An HCLA pre-suit notice that was sent to two former employees of a rehabilitation center, rather than to the appropriate address or agent for the rehabilitation center, was not sufficient under the statute.
In Anderson v. Alexian Village of Tennessee, No. E2024-00977-COA-R3-CV (Tenn. Ct. App. July 31, 2025), the plaintiff filed a health care liability suit against the defendant rehabilitation center. Before filing suit, the plaintiff sent two copies of pre-suit notice—one addressed to the CEO of the center and one addressed to the president of the center. Neither of these individuals were named as defendants.
The defendant moved to dismiss the case based on the plaintiff’s failure to comply with the pre-suit notice requirements of the HCLA. The defendant asserted that the pre-suit notice had only been sent to two former employees, neither of whom had worked for the defendant for at least five years. The trial court agreed that the pre-suit notice was deficient and dismissed the case. The Court of Appeals affirmed.

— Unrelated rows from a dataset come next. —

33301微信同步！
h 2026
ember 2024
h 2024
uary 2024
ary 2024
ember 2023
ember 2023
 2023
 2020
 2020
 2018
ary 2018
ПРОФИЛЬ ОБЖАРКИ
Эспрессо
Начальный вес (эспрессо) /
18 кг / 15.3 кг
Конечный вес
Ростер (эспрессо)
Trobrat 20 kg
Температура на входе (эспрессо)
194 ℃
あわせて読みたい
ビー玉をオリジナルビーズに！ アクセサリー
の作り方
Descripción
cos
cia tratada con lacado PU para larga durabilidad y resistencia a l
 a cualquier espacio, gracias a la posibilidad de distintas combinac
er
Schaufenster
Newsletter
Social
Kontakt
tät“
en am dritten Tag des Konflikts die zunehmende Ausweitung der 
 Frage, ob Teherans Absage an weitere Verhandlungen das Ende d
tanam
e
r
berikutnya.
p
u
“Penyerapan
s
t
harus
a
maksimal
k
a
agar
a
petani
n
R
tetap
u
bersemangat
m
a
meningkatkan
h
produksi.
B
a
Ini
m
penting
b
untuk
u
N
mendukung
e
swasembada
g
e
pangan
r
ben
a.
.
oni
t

Tenn. Code Ann. § 29-26-121 requires an HCLA plaintiff to give pre-suit notice to “each health care provider that will be a named defendant.” Here, it was undisputed that the two notices sent were addressed to individuals, and the letters therein stated that the plaintiff was “asserting a potential claim for medical negligence against you.” The letters did not mention a claim against the rehabilitation center.

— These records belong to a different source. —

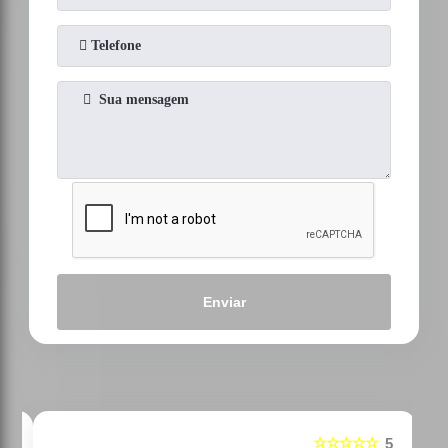
Enviar
☆☆☆☆☆
5
5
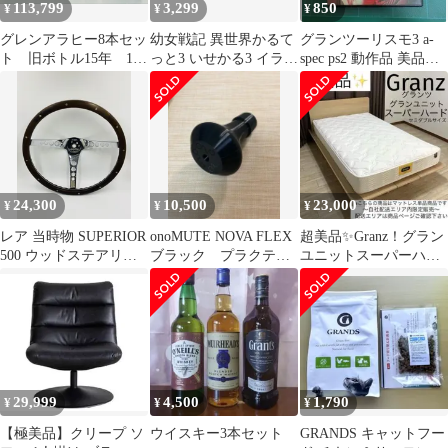
113,799
3,299
850
¥
¥
¥
グレンアラヒー8本セッ
幼女戦記 異世界かるて
グランツーリスモ3 a-
ト 旧ボトル15年 13
っと3 いせかる3 イラス
spec ps2 動作品 美品
年 12年 11年 10
トカード
ソニー プレステ2ソフ
年 未開封
ト
24,300
10,500
23,000
¥
¥
¥
レア 当時物 SUPERIOR
onoMUTE NOVA FLEX
超美品✨Granz！グラン
500 ウッドステアリン
ブラック プラクティ
ユニットスーパーハー
グ 15.5inch 3スポーク
スミュート
ド/セミダブルサイズマ
旧車 USDM
ットレス
29,999
4,500
1,790
¥
¥
¥
【極美品】クリープ ソ
ウイスキー3本セット
GRANDS キャットフー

After reviewing Tennessee case law, the Court explained:
[I]t is undisputed that Ms. Anderson sent a pre-suit notice letter addressed to two former employees of Alexian at Alexian’s address. Although she did list their previous titles as part of the recipient’s address portion of the letter, she included nothing in the body of the letter identifying Alexian as the potential defendant or otherwise indicating that her claim was actually against Alexian rather than the individuals. In fact, she stated in the letter that she was “asserting a potential claim for medical negligence against you” (emphasis added), thus indicating that her claim was against Mr. Hambley and Mr. Ott. As such, we conclude that Ms. Anderson failed to provide pre-suit notice to Alexian as required by Tennessee Code Annotated Section 29-26-121(a)(1). We reiterate the Supreme Court’s directive in Runions: “Strict compliance with the pre-suit notice provision is required; substantial compliance is insufficient.” Accordingly, Ms. Anderson’s arguments that she substantially complied by sending the notice to Alexian’s business address or by listing the former employees’ titles are unavailing.
(internal citations omitted).
The plaintiff also argued that the defendant waived its argument that notice was deficient by “complying with requests for documents sent after transmittal of the pre-suit notice[.]” The Court rejected this argument, stating that it could not “rewrite the plain language of the statute to create an exception to the mandatory pre-suit notice provision simply because [the defendant] subsequently provided documents.”
Dismissal of the case was affirmed, reminding HCLA plaintiffs of the critical importance of sending pre-suit notice to the proper parties.
This opinion was released one month after oral arguments.